Exercise instructions:
Reproduce, word for word, the lines of the listing below from the line containing "scientific name: Clarkia breweri" through the final line of the listing, with both ends included. Give only those lines.

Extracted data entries
——

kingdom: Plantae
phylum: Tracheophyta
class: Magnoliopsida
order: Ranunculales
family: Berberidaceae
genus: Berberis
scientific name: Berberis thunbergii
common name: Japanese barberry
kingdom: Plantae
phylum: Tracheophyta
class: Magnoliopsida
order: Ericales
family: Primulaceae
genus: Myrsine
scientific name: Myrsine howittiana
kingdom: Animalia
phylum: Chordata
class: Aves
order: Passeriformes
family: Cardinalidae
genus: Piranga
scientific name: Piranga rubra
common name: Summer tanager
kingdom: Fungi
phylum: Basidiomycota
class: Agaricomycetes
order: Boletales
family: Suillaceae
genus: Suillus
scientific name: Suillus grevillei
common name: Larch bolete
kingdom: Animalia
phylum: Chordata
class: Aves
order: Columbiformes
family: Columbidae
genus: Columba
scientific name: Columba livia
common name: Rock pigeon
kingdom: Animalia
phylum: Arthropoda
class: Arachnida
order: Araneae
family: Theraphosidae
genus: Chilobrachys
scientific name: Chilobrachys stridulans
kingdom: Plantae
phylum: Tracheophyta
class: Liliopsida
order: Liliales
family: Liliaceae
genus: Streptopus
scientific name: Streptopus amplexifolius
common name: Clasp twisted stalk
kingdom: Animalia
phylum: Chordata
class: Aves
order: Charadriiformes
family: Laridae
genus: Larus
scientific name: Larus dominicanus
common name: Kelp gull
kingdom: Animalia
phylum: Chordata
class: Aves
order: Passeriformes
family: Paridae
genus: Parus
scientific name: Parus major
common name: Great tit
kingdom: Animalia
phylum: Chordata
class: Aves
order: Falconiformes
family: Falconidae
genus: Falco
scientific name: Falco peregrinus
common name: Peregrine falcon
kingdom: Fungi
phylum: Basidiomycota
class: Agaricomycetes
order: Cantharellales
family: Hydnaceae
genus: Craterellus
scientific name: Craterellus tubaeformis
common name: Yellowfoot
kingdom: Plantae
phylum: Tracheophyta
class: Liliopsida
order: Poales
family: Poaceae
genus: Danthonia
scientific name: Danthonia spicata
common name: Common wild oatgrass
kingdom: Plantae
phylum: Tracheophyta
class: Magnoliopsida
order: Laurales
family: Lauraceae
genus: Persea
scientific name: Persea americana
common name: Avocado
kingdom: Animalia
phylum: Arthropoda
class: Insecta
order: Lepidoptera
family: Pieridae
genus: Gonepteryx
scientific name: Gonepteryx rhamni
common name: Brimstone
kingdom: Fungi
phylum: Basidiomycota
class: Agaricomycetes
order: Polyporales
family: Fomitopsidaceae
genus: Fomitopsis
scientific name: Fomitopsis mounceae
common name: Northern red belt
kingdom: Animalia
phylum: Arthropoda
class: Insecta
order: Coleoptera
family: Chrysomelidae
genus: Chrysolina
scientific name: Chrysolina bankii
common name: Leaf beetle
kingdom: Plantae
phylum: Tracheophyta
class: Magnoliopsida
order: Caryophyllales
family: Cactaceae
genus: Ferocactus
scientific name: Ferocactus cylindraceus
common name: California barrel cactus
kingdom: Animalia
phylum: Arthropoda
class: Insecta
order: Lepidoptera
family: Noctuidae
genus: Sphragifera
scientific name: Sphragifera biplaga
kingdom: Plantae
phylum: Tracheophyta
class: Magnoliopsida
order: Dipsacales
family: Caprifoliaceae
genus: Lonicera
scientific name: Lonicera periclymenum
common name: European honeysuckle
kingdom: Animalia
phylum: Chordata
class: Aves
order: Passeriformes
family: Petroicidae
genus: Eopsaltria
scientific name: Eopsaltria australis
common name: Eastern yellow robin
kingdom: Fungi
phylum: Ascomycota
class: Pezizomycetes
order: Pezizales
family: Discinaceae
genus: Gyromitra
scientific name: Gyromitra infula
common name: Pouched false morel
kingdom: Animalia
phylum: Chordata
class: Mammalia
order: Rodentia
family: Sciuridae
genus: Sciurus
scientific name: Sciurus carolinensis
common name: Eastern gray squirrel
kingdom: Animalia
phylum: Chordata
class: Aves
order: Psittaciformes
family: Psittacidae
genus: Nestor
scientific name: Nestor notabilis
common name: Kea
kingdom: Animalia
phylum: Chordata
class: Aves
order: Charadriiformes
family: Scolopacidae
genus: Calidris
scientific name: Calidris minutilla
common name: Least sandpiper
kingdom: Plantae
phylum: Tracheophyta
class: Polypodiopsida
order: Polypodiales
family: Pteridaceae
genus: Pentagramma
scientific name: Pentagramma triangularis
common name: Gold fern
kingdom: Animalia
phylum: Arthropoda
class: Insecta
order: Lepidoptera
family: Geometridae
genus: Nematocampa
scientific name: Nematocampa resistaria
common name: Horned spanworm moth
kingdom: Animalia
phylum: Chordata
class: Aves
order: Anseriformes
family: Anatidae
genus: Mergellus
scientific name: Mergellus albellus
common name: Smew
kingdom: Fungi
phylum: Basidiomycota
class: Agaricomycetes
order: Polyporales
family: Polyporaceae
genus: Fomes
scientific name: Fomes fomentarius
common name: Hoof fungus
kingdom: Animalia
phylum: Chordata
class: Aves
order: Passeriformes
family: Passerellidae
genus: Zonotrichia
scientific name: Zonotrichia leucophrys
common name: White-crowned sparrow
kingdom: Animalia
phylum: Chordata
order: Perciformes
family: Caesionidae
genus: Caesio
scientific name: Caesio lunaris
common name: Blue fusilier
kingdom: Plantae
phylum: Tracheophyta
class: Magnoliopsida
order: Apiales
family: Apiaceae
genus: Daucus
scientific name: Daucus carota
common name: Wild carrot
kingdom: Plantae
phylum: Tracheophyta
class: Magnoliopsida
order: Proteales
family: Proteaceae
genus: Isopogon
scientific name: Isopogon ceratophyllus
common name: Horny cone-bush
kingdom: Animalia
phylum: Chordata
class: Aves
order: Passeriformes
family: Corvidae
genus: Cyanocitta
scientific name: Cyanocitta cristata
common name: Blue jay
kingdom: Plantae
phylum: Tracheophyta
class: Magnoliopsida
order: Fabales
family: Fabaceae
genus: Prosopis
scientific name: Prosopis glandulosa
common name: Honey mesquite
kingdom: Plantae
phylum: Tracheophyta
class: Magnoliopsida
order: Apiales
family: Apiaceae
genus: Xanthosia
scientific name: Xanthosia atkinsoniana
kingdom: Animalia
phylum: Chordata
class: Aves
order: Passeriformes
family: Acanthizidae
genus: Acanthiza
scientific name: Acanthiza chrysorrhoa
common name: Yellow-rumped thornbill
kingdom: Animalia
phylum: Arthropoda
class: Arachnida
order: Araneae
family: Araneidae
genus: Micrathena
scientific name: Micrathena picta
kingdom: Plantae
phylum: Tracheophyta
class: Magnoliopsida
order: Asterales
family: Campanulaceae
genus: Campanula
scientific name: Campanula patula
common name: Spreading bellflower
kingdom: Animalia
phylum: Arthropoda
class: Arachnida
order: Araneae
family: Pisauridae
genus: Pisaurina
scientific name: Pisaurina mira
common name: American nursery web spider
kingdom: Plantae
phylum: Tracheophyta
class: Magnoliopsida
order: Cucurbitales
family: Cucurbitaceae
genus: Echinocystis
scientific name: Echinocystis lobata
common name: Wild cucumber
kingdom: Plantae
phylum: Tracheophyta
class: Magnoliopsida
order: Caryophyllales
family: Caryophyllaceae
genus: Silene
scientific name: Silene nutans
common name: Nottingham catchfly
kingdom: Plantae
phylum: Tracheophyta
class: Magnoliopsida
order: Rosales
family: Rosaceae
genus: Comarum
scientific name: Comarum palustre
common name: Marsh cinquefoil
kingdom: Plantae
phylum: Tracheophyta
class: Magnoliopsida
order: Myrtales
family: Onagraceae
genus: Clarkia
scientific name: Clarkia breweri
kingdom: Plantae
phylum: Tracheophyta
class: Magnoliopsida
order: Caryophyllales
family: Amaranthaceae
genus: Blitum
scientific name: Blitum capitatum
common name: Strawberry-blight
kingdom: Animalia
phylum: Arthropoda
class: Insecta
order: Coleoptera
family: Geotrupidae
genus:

——

Final result:
scientific name: Clarkia breweri
kingdom: Plantae
phylum: Tracheophyta
class: Magnoliopsida
order: Caryophyllales
family: Amaranthaceae
genus: Blitum
scientific name: Blitum capitatum
common name: Strawberry-blight
kingdom: Animalia
phylum: Arthropoda
class: Insecta
order: Coleoptera
family: Geotrupidae
genus:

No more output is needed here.